The Ugandan media industry needs a paradigm shift, which deconstructs media values that hinder performance and promote conflict, Dr William Tayeebwa has said.
Dr Tayeebwa, Head of the Department of Journalism and Communication at Makerere University, made this call in his keynote address at a World Press Freedom Day 2017 conference held in Kampala on Wednesday. He said that the paradigm shift, sometimes called ‘peace journalism’ or ‘conflict-sensitive reporting’, will enable journalists to frame news in a manner that values and promotes communal harmony, dialogue and reconciliation.
Dr Tayeebwa acknowledged that the media in Uganda faces several challenges that make it difficult for them to promote inclusive and peaceful societies through proactive reporting.

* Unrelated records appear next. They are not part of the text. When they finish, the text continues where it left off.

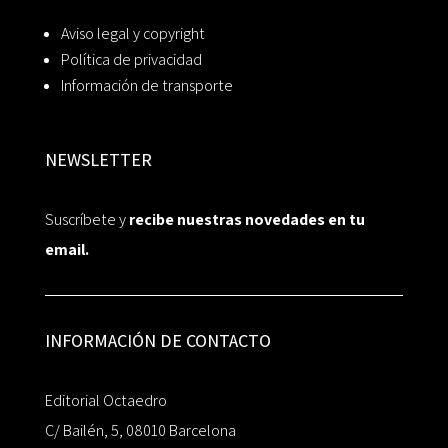
Aviso legal y copyright
Política de privacidad
Información de transporte
NEWSLETTER
Suscríbete y
recibe nuestras novedades en tu
email.
INFORMACIÓN DE CONTACTO
Editorial Octaedro
C/ Bailén, 5, 08010 Barcelona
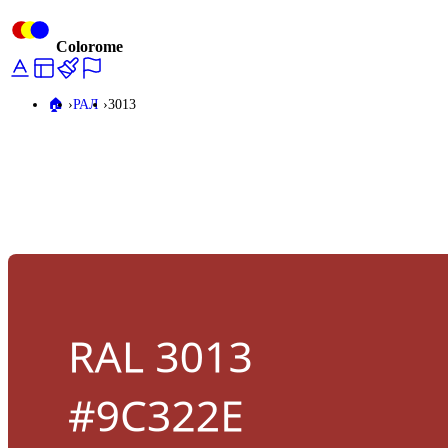
Colorome
🏠️
РАЛ
3013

Among them, he said, is “the inability by media institutions to surmount the challenges posed by imperatives of the market, as well as the deliberate actions by the state to curtail freedoms of expression and of the media through restrictive laws.”
The journalism lecturer cited the example of KTN anchor Joy Doreen Biira, who was arrested and charged with abetting terrorism last year for reporting about the confrontation between Ugandan security operatives and royal guards of Omusinga Charles Wesley Mumbere in Kasese.

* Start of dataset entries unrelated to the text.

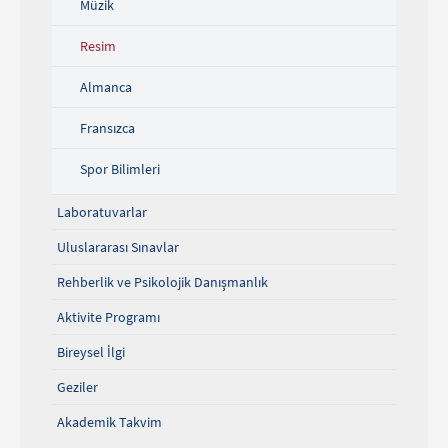
Müzik
Resim
Almanca
Fransızca
Spor Bilimleri
Laboratuvarlar
Uluslararası Sınavlar
Rehberlik ve Psikolojik Danışmanlık
Aktivite Programı
Bireysel İlgi
Geziler
Akademik Takvim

“Given the many challenges thrown their way in Uganda, individual journalists easily burn-out and leave the profession to juniors who lack the professional competences to do a good job on complex subjects such as peace, conflict and violence,” Dr Tayeebwa said.

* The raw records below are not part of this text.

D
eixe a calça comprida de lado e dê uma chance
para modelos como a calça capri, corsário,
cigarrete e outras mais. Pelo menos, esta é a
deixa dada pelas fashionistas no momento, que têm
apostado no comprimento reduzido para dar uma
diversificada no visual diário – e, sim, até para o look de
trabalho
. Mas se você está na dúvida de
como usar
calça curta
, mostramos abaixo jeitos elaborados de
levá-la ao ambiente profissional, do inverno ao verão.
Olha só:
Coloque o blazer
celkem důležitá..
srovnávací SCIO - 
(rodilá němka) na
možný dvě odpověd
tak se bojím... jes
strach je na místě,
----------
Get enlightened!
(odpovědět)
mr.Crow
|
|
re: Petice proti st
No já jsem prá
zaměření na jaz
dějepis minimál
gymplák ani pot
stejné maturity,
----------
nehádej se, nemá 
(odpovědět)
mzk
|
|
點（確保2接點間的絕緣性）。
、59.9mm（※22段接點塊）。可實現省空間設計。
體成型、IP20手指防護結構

Dr Tayeebwa, who presented a paper titled, ‘The role and challenges of the media in Uganda in promoting peaceful and inclusive societies for sustainable development,’ said that media institutions need to work towards more professional and friendly working environments to ensure retention of senior journalists.
Ms. Barbara Kaija, the Editor-in-Chief of Vision Group, who discussed Dr Tayeebwa’s paper, said all challenges facing the media are secondary to the funding challenges currently being experienced.
“Media freedom is dependent on sufficient funding. Good journalism costs money. Good journalism depends on good quality people and good quality people cost money,” she said.
Ms Kaija said media around the world are grappling with dwindling advertising revenue and insufficient support.
“The audience wants news and information; they want it in real time. They want it well packaged and accurate; and this is at no cost to them!” she noted.
Ms Kaija called on media consumers and buyers who believe in media freedom to create businesses to fund it and to work together with the industry to innovate models “that foster development journalism without compromising independence.”
The World Press Freedom Day Kampala conference was organized by African Centre for Media Excellence (ACME) in conjunction with other media and human rights organisations, with support from the U.S. Mission in Kampala, Hivos Eastern Africa, the Embassy of Sweden in Uganda and the Democratic Governance Facility. It was part of a series of events to mark the day that started with a dialogue in Gulu last Friday and will end with a similar event to be held in Mbarara on 5 May.